I am back from a long weekend in Baltimore. Sorry about the absence. But I did manage to catch a new movie with the wife last night.
Walking out of the new Tina Fey/Amy Poehler movie, Baby Mama, I found myself oddly refreshed. Oddly, because Baby Mama is an astoundingly formulaic comedy/romance/buddy pic, with subpar direction and cuts made with rusted scissors. Refreshed, because it was so nice to see a movie that made its comedic choices based not on their cringe factor, but on their service to character development and to the overarching storyline.
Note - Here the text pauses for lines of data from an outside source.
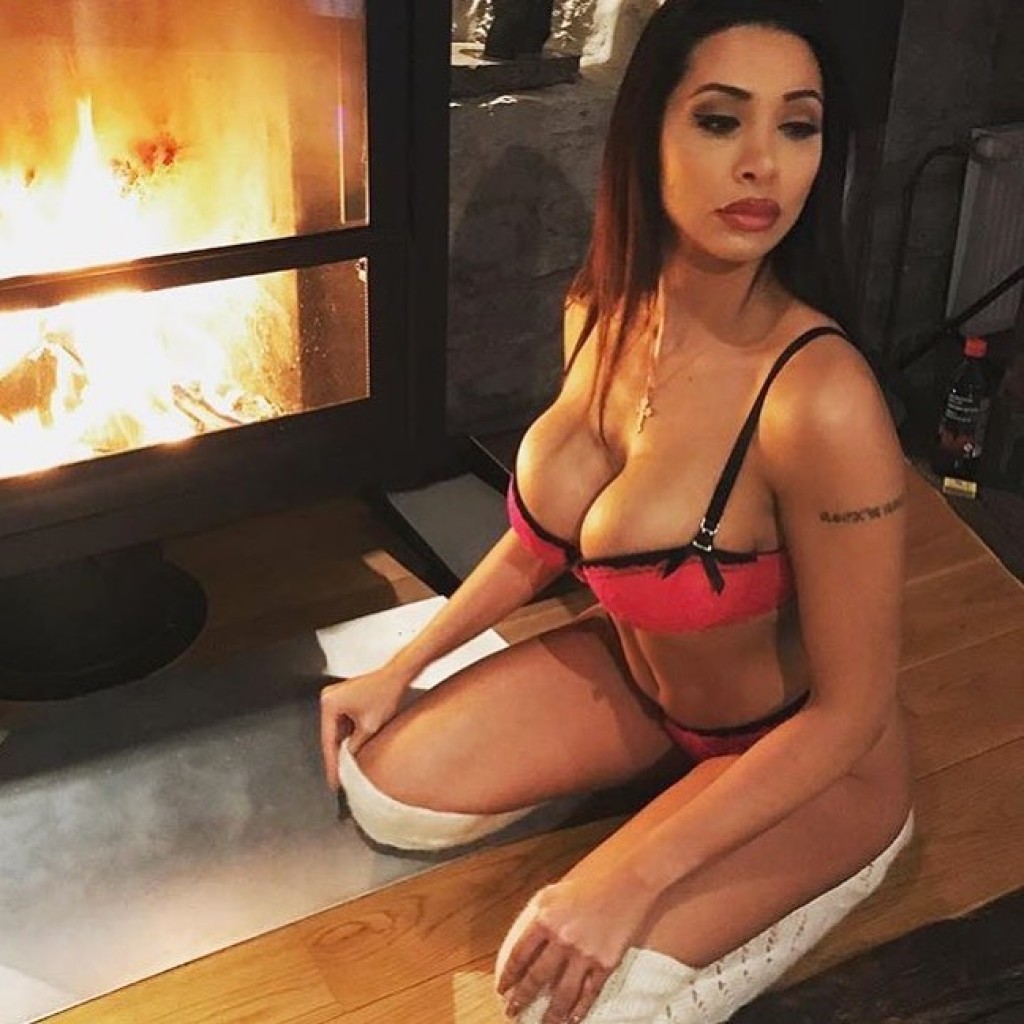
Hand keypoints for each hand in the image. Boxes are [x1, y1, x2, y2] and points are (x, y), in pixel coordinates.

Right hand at [319, 665, 411, 786]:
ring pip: (338, 729)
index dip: (332, 763)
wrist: (397, 676)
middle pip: (331, 734)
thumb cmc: (385, 693)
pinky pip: (343, 721)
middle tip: (339, 776)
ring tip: (347, 763)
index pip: (328, 740)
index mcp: (329, 704)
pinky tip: (355, 745)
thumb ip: (355, 746)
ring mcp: (336, 696)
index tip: (333, 778)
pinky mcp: (345, 697)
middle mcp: (329, 698)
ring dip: (344, 743)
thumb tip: (349, 757)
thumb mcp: (368, 727)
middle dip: (337, 754)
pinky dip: (350, 733)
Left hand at [495, 864, 654, 1023]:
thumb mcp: (555, 892)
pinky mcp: (606, 963)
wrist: (628, 880)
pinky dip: (579, 1010)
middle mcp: (562, 939)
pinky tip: (572, 1019)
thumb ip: (538, 915)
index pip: (518, 955)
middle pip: (536, 978)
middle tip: (513, 1012)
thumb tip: (524, 937)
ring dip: (550, 1015)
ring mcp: (585, 954)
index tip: (503, 989)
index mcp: (545, 919)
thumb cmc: (591, 881)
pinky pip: (589, 994)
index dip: (508, 976)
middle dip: (522, 999)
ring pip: (562, 994)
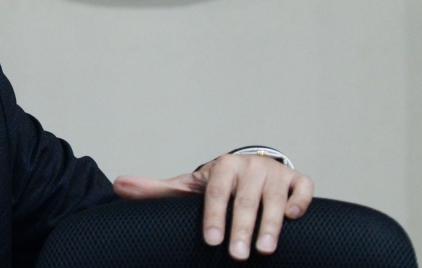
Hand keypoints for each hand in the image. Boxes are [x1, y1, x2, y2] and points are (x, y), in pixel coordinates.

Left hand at [113, 154, 313, 260]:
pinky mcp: (297, 180)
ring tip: (265, 250)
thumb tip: (118, 186)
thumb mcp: (187, 188)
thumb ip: (156, 191)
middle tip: (238, 255)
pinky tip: (293, 218)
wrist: (250, 173)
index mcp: (222, 166)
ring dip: (271, 223)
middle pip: (245, 199)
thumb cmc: (216, 187)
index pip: (216, 191)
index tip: (211, 241)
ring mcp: (275, 173)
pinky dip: (300, 202)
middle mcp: (249, 166)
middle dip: (242, 228)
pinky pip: (303, 189)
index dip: (214, 216)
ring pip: (274, 196)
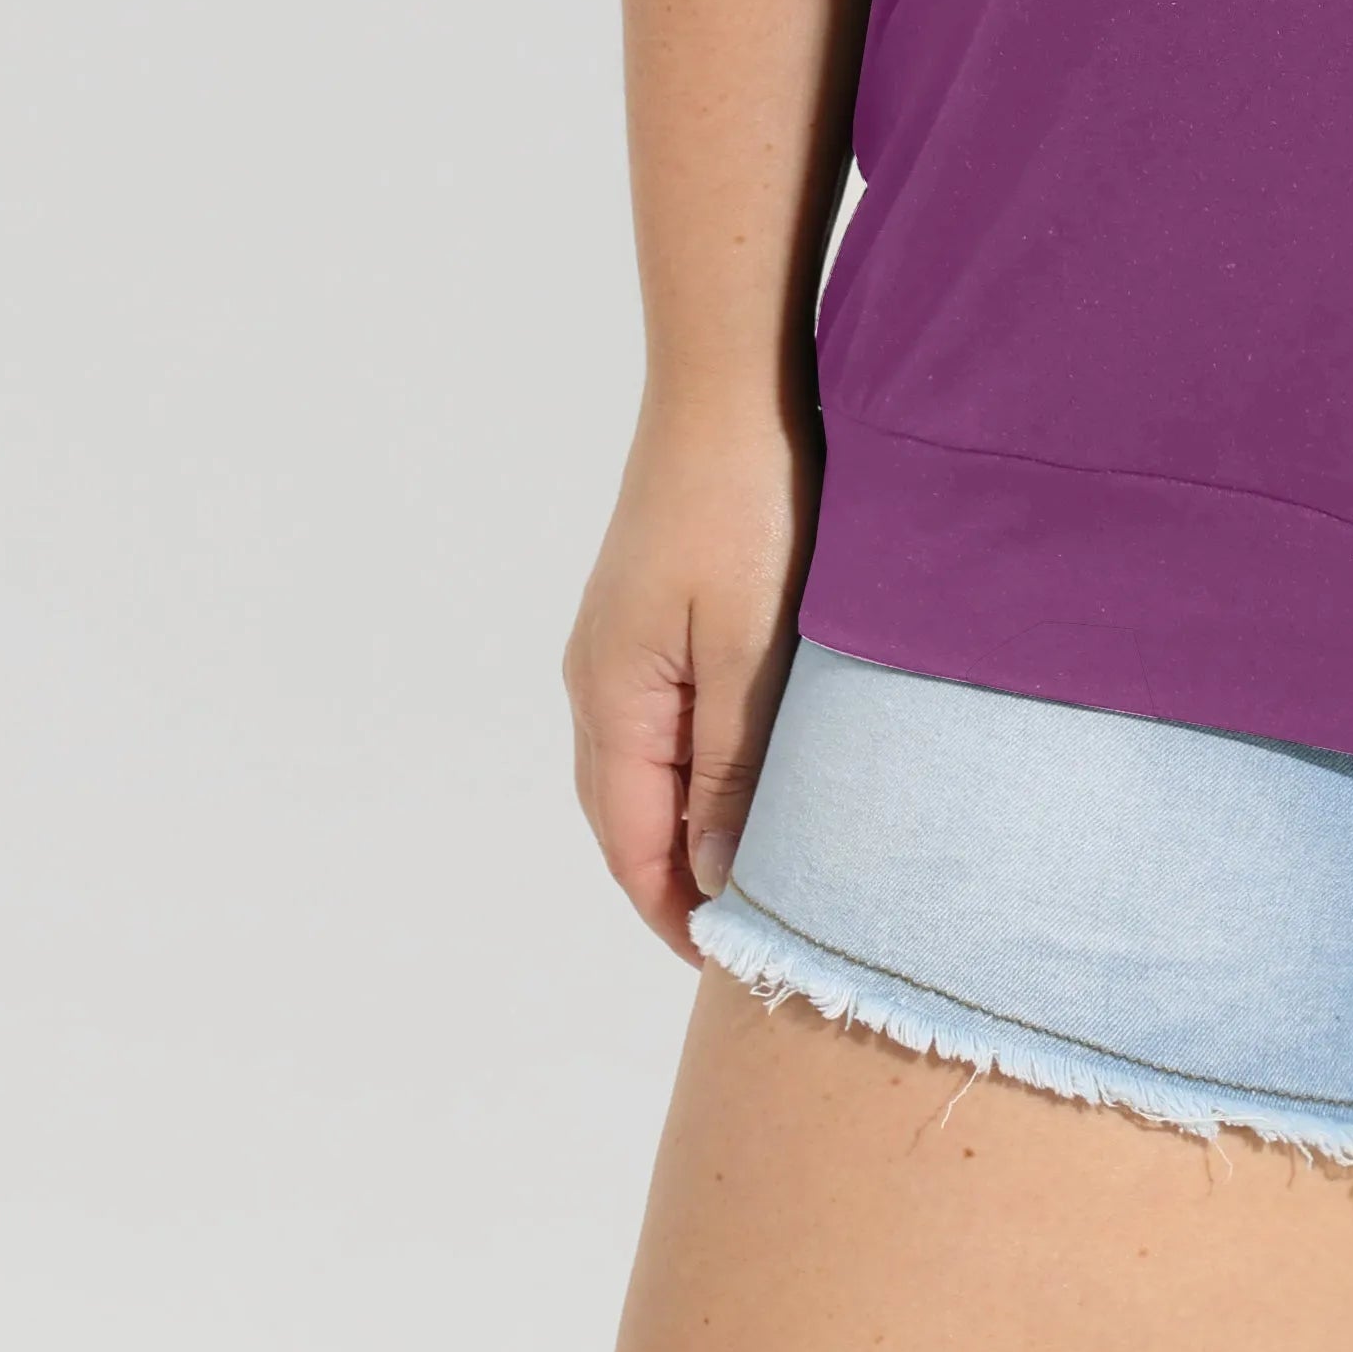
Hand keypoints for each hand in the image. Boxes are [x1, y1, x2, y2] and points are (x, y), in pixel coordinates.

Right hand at [562, 404, 821, 957]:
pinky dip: (695, 769)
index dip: (674, 914)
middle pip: (626, 816)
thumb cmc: (749, 506)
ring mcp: (619, 640)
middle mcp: (597, 677)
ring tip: (754, 876)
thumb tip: (710, 880)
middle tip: (751, 939)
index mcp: (613, 697)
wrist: (732, 384)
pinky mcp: (651, 609)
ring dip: (687, 828)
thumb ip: (732, 768)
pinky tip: (746, 776)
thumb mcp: (752, 650)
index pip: (630, 846)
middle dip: (676, 885)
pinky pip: (662, 718)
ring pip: (644, 769)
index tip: (736, 967)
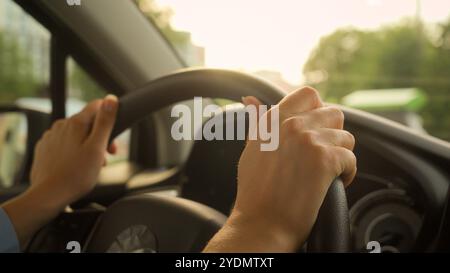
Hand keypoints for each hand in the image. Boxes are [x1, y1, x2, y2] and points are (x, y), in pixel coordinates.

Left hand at [2, 95, 117, 248]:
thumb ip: (105, 122)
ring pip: (76, 134)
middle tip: (106, 156)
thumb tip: (110, 99)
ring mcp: (51, 137)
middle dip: (100, 136)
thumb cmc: (75, 175)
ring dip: (87, 145)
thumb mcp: (97, 148)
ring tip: (91, 165)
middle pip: (87, 122)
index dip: (110, 118)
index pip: (97, 106)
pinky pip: (64, 144)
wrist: (49, 195)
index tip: (113, 136)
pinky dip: (73, 152)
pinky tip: (76, 166)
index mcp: (76, 123)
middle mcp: (61, 126)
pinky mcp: (45, 149)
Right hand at [204, 87, 355, 251]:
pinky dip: (348, 173)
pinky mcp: (324, 160)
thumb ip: (257, 121)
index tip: (315, 130)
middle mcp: (290, 124)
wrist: (261, 223)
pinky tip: (333, 183)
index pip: (307, 95)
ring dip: (341, 155)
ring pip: (346, 137)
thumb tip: (252, 99)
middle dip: (332, 134)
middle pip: (333, 113)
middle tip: (322, 154)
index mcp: (273, 120)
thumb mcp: (251, 149)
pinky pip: (351, 159)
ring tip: (327, 171)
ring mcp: (308, 140)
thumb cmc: (255, 192)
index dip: (317, 111)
It certainly did not hurt matters that Baby Mama has imminently likable leads in Fey and Poehler and a supporting cast that ranges from good to absolutely hilarious.
Baby Mama centers around Tina Fey’s character and her struggles between career success (she is a VP for a Whole Foods-type store) and motherhood, only now that she is ready for motherhood she cannot have a baby. There is a montage of scenes explaining why she cannot get pregnant (her uterus is shaped like a ‘T’) and cannot adopt. Surrogacy is the only option. Enter Amy Poehler’s character. I will save the various (and obvious) plot twists and turns for you to discover on your own.
Many of the laughs in Baby Mama come from the leads, but many more come from the supporting cast with the leads playing the straights. This is not remarkable for comedies, but what Baby Mama does well within this scheme is actually develop those supporting characters, which in turn makes the jokes have more heart. Most comedies today put a bunch of funny people on camera and tell them to riff. Sometimes the result is fall down funny, most of the time the audience waits politely for it to end, and regardless of how funny the scene was, it rarely serves the larger picture (see Forgetting Sarah Marshall). Baby Mama never gets huge laughs, but gets solid laughs consistently, and makes you care about at least a half dozen characters.
The best of the supporting cast are, without question, Steve Martin and Sigourney Weaver. I give Weaver’s character the nod for her portrayal of the head of the surrogacy company (and the world’s oldest natural mother). Martin plays the CEO of the organic supermarket chain where Tina Fey’s character works. HIs behavior is absurd and over-the-top and I loved it. I used to work at a Whole Food’s and have actually met the CEO, and finding that man to be…how to put this nicely…insincere, I smiled every time Martin came on the screen. Other supporting actors of note were Dax Shephard as Amy Poehler’s white trash, common law husband, Greg Kinnear as Tina Fey’s love interest (it was nice to see a woman and a man of equal attractiveness paired as love interests; my apologies to every male-centered sitcom and Judd Apatow films), and Romany Malco (I would love to see this guy get a starring vehicle) who ran things around Fey’s apartment building (he also has another purpose in the film that the director completely screwed up at the end).
Ultimately, I would definitely recommend this film. I wish it had been helmed by someone with better directing instincts (Michael McCullers wrote and directed–he is good at one of these things) because a few changes could have made a world of difference, but the comedic brilliance of the whole acting crew won the day.
The review is over at this point, but I must do an aside/tangent on Tina Fey. I really like Amy Poehler. She is very good in this film. She has been almost the only person worth watching on SNL the last few years, and she is reportedly a brilliant improv actor. But I cannot get enough of Tina Fey. 30 Rock is the funniest and smartest show on the air, bar none. She was great on SNL; she probably kept the show alive. And Mean Girls is one of the best of the recent teen comedies. I went into Baby Mama thinking this was going to be her first failure, but she proved me wrong. She should be placed out front in Hollywood as an exemplar for all men and women getting into the business. Really, it is okay to be smart, funny, good at your craft, and regular people attractive.